Résolution 2378 (2021)

Auteur(s) :
Assemblée parlementaire
Origine
Texte adopté par la Commission permanente, agissant au nom de l’Assemblée, le 28 mai 2021 (voir Doc. 15294, rapport de la commission de la culture, de la science, de l'éducation et des médias, rapporteure: Mme Inka Hopsu; et Doc. 15296, avis de la commission des questions sociales, de la santé et du développement durable, rapporteure: Mme Christiana Erotokritou).
1. L’Europe compte sur son territoire plusieurs conflits prolongés et en cours qui privent des générations de jeunes de perspectives d’un avenir meilleur. Dans le même temps, les jeunes restent l’un des groupes les plus vulnérables dans les pays touchés par des conflits armés. Aucun accord de paix durable ne saurait être conclu sans la participation constructive des jeunes. Or, leur capacité et leur contribution au règlement effectif des conflits et à l’établissement de la paix n’ont guère fait l’objet d’attention et de soutien.
2. Souvent dépeints de manière quelque peu simpliste comme des «méchants» ou des «victimes», les jeunes, en tant qu’acteurs de paix, disposent d’un véritable potentiel qui reste largement inexploité. Rares sont les données sur le nombre de jeunes directement engagés dans des activités de rétablissement, de maintien ou de consolidation de la paix. Les pourparlers de paix s’attachent rarement à la manière d’orienter les jeunes vers des processus productifs.
3. De nombreuses initiatives prises par les jeunes leur permettent d’agir sur le terrain. Cependant, les jeunes se heurtent à de multiples obstacles lorsqu’ils essaient d’approcher la politique et de l’influencer: le manque de reconnaissance et d’intégration réelle, ainsi que le caractère limité des financements et la réduction de l’espace civique sont autant d’entraves au travail et à la portée de l’action des organisations, réseaux et initiatives de jeunesse.
4. Pour de nombreux jeunes, la paix et la sécurité ne se réduisent pas à la simple absence de violence ou à la fin d’un conflit violent. Ces concepts supposent également des visions positives de sociétés libres et démocratiques, propices à l’épanouissement et à la dignité, et qui s’attaquent aux inégalités sociales, politiques et structurelles. Il ne suffit donc pas d’impliquer les jeunes dans les processus de paix.
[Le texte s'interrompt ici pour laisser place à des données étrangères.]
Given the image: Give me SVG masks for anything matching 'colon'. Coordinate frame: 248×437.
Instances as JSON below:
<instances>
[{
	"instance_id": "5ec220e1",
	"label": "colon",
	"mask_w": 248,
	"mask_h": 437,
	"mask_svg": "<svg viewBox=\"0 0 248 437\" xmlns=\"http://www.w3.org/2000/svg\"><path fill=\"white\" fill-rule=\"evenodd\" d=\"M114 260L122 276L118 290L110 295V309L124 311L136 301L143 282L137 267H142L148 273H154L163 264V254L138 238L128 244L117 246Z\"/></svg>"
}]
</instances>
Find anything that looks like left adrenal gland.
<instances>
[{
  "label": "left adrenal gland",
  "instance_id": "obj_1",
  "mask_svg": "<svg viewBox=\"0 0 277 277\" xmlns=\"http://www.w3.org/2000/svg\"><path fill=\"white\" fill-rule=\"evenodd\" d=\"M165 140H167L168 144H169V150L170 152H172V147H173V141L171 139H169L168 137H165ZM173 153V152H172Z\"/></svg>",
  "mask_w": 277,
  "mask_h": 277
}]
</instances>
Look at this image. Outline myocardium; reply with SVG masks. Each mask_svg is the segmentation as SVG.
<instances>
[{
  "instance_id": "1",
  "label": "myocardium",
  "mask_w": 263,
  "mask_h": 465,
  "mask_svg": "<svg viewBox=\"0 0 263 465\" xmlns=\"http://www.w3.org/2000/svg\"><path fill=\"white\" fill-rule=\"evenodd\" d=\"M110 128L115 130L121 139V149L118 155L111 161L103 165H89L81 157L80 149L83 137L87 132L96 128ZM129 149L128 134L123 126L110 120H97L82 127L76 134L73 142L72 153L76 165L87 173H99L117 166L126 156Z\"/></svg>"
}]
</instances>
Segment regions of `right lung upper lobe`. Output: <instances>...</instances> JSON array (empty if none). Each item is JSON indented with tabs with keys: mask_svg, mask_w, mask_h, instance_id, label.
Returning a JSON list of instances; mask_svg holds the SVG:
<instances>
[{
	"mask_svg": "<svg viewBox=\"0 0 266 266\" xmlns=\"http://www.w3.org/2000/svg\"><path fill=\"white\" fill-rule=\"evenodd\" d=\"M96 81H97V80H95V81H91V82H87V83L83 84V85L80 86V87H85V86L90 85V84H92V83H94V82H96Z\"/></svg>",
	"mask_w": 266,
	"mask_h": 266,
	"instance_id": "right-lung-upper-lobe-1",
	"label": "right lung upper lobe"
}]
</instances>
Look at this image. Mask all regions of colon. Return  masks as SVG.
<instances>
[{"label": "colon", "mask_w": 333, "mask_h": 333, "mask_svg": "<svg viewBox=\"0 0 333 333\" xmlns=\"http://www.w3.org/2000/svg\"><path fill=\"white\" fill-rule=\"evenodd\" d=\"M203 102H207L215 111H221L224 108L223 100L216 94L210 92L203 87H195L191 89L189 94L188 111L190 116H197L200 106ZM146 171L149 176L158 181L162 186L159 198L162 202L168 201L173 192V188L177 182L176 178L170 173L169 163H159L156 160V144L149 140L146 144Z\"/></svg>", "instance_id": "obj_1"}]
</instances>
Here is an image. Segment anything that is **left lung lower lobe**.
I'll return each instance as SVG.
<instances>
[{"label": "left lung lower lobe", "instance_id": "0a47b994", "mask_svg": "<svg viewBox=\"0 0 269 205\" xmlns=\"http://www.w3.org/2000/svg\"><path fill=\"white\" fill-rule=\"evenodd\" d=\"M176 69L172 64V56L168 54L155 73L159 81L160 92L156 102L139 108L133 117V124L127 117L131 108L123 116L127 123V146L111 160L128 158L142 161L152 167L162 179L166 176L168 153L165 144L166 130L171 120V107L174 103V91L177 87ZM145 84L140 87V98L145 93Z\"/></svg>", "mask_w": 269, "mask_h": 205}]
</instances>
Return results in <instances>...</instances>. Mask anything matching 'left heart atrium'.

Il convient de les associer pleinement à tous les processus politiques et de prise de décisions qui les concernent eux ainsi que la société dans son ensemble, pour relever notamment certains défis mondiaux tels que la pandémie de covid-19 qui les a particulièrement touchés, le changement climatique, les droits humains ou la réalisation des Objectifs de développement durable (ODD) des Nations Unies à l’horizon 2030.
5. Dans ce contexte, l’Assemblée parlementaire déplore que la proportion de jeunes dans le corps législatif ait baissé au fil des ans. Ainsi, 3,9 % seulement des parlementaires nationaux en Europe ont moins de 30 ans. Cette situation est en partie liée à des attitudes négatives quant aux capacités des jeunes à agir, mais également aux divers obstacles structurels, individuels et organisationnels qui entravent leur accès au système. Elle incite par conséquent les jeunes à chercher des alternatives à la participation, par exemple en descendant dans la rue ou en se mobilisant par le biais des médias sociaux. Afin de promouvoir la participation des jeunes, les dirigeants politiques devraient utiliser des instruments existants tels que la Charte européenne révisée du Congrès des pouvoirs locaux et régionaux du Conseil de l’Europe sur la participation des jeunes à la vie locale et régionale, et créer des structures permettant aux jeunes d’avoir un véritable impact. Encourager la participation des jeunes aux processus décisionnels locaux et régionaux par le biais des conseils et parlements de jeunes constitue une étape importante vers l’implication des jeunes générations dans la vie politique.
6. Dans le même temps, l’Assemblée souhaite faire en sorte que les organisations et initiatives conduites par la jeunesse, les réseaux de jeunes et les jeunes artisans de la paix se voient offrir l’espace et la possibilité d’être plus actifs, de s’investir davantage, de jouer un rôle de premier plan et de mener des actions de sensibilisation plus visibles en faveur d’une plus forte implication dans les processus politiques. À cette fin, il convient de soutenir la mise en place de réseaux de jeunes médiateurs à l’échelle locale, régionale et mondiale pour renforcer la participation et l’intégration des jeunes dans les processus de paix.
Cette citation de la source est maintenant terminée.